> [Problem set]
1: Answer these questions from the FTC software requirements post:
(a) Which version of the Master Code must be loaded on the robot controller?
(b) At which event did many teams have the same difficulty last week?
(c) Into which robot controller port does the phone-connector end of the Programming Cable go?
2: Rewrite all of the instrument-reading records, replacing "water meter" with "flow meter" and keeping everything else the same. Omit the picture lines.

[FTC]: FTC Software Requirements

You may have received a message that you need to upgrade software for the FTC Challenge. I want to reiterate that current FTC rules require that you have version 7 of the Master Code loaded on your robot controller. This is the final item on the FTC 2007 Inspection List. If you are competing in an upcoming event, please be sure to upgrade as soon as possible. This upgrade is not a trivial matter and requires some additional work on your part following the upgrade.
At the Chicago Regional, over the weekend, most of the delay in inspecting was due to the need to upgrade the software. Don’t be a team that misses a match because you needed to do a critical software upgrade.
Good Luck and have fun!

Many teams experienced the same difficulty at the Missouri FTC Championship Tournament last week in St. Louis. The delays that this created were no fun for the teams involved, or for the event staff.

Having incorrect master code in your robot will not only cause it to fail the final inspection checklist item. It will prevent your robot from behaving correctly when its controller is connected to the FTC field control system.

If you’re wondering “How do I find the master code?” in easyC, here’s how:

  1. Connect your robot to the computer using the Programming Cable. The USB end goes to the PC, the phone-connector end goes into the robot controller port labeled “Serial”. Turn on the robot.
  2. Go to the “Build & Download” menu and select “Terminal Window”.
    (Note: at this time a window may pop up reminding you to download the master code. This will pop up whether or not you have downloaded it. You have the option to turn the reminder off, but click “Close” to continue.)
  3. **The “IFI/Intelitek Loader” window should pop up. Go to the “Options” menu and select “Download Master Code”. **
    A box will come up asking you if you really want to download the master code. Click yes!

> [Data to examine]
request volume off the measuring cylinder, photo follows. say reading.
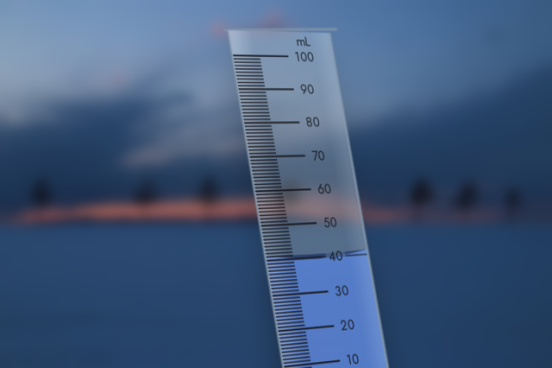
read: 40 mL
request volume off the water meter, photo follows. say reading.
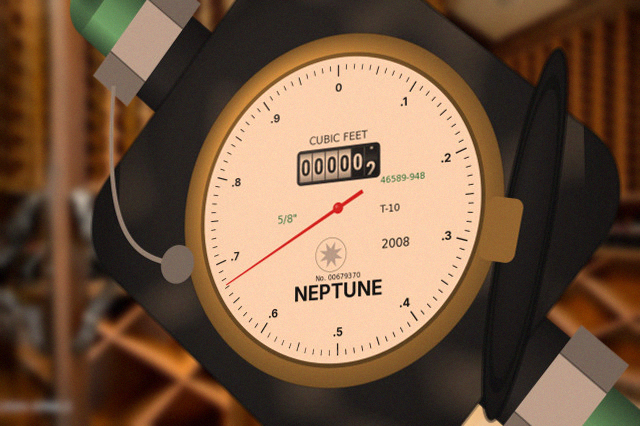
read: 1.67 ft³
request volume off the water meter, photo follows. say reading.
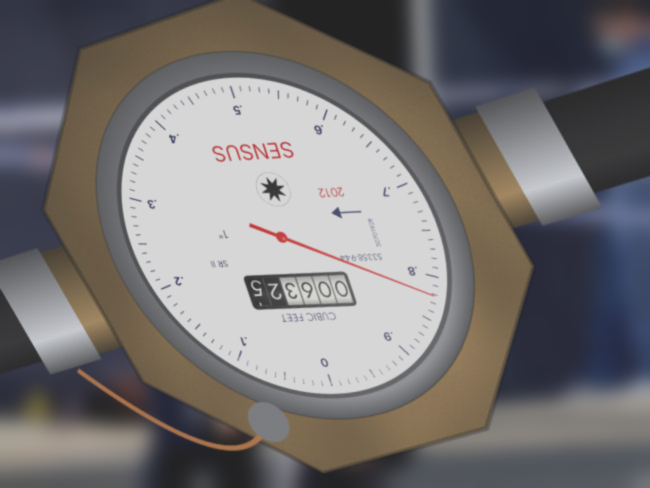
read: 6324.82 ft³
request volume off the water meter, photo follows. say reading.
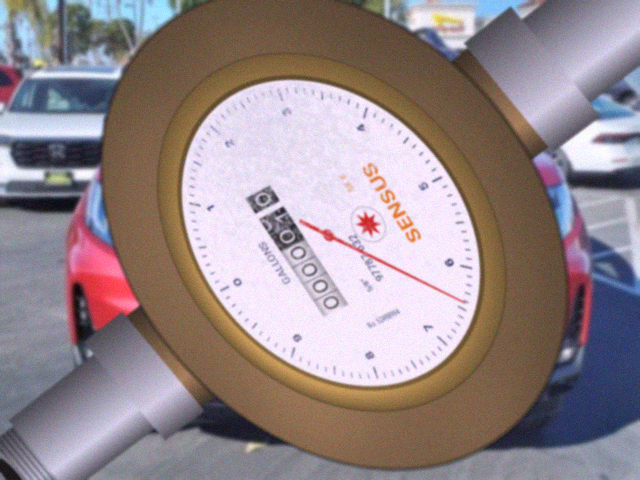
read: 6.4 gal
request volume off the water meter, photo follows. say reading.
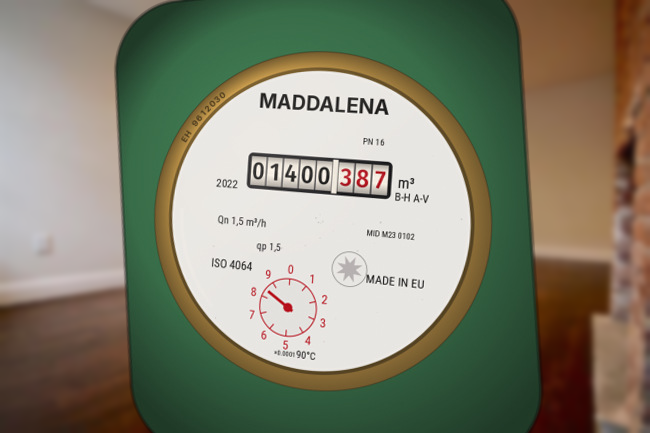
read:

> [Exercise solutions]
1:
(a) Version 7.
(b) The Missouri FTC Championship Tournament in St. Louis.
(c) The port labeled "Serial".

2:
request volume off the measuring cylinder, photo follows. say reading.
read: 40 mL
request volume off the flow meter, photo follows. say reading.
read: 1.67 ft³
request volume off the flow meter, photo follows. say reading.
read: 6324.82 ft³
request volume off the flow meter, photo follows. say reading.
read: 6.4 gal
request volume off the flow meter, photo follows. say reading.
read:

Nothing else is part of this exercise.